= Instruction =
Reproduce every one of the records below word for word, leaving out the pictures.

= Exercise materials =
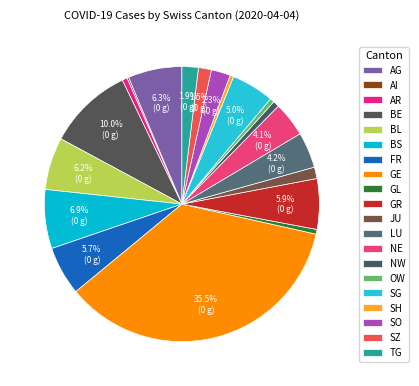

To the nearest percent, what portion does NE represent?

4%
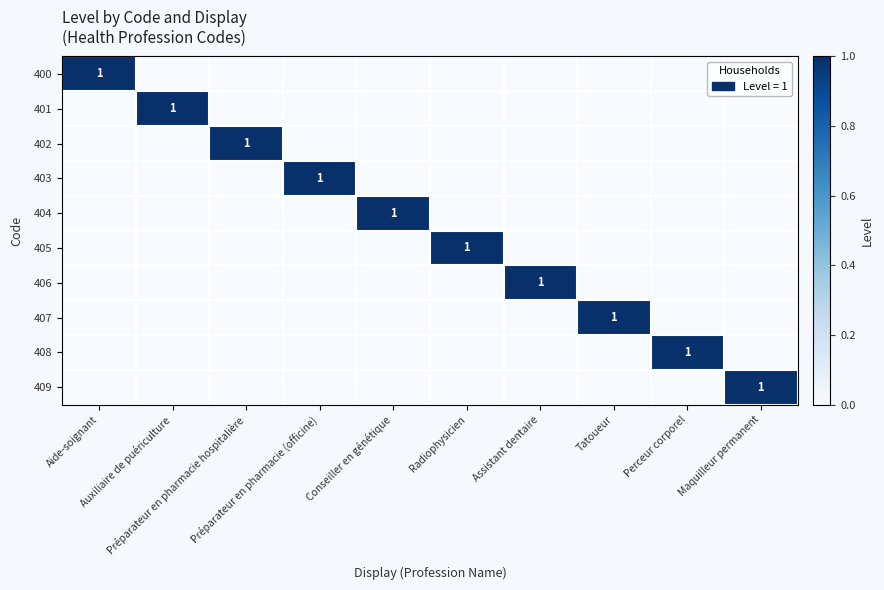

What is the total value across all series at Tatoueur?

1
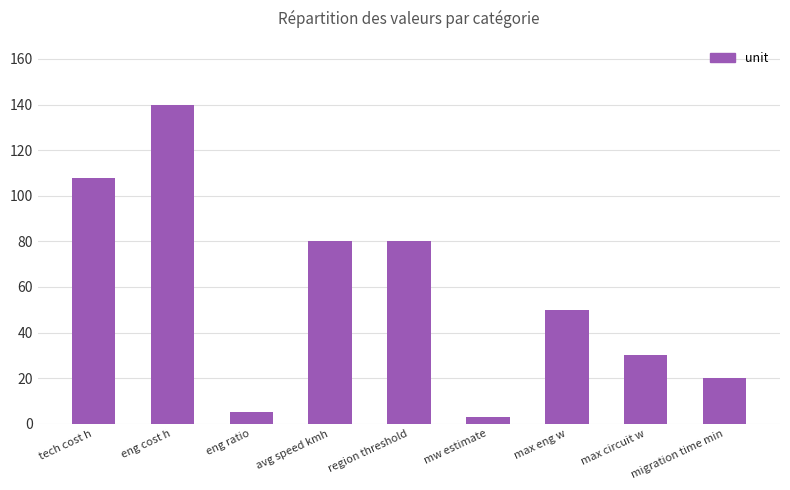

Read the value at migration time min.

20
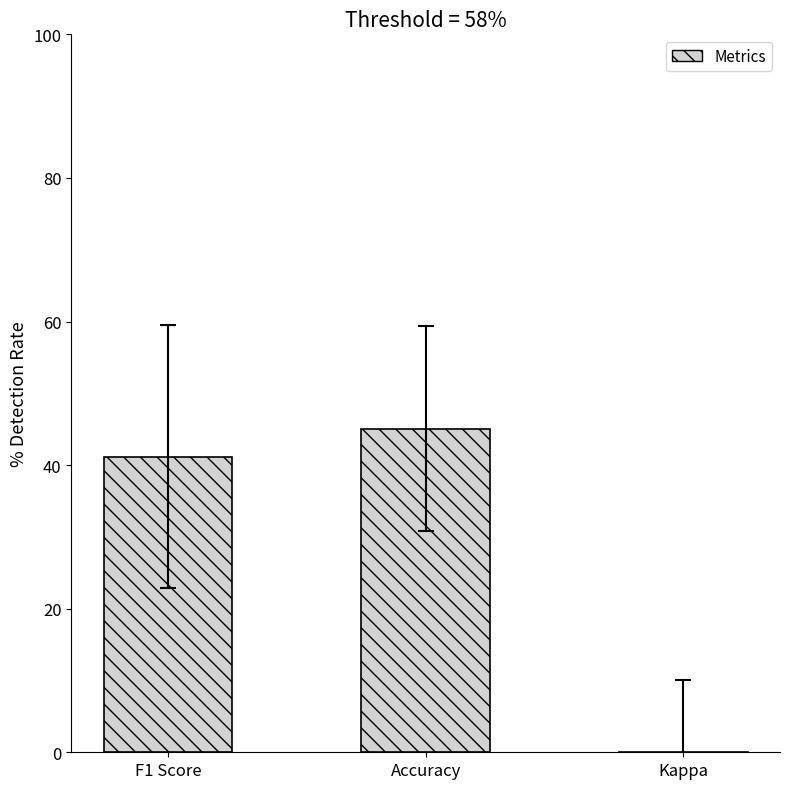

List the labels in order of value, smallest first.

Kappa, F1 Score, Accuracy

= Result =
To the nearest percent, what portion does NE represent?

4%

What is the total value across all series at Tatoueur?

1

Read the value at migration time min.

20

List the labels in order of value, smallest first.

Kappa, F1 Score, Accuracy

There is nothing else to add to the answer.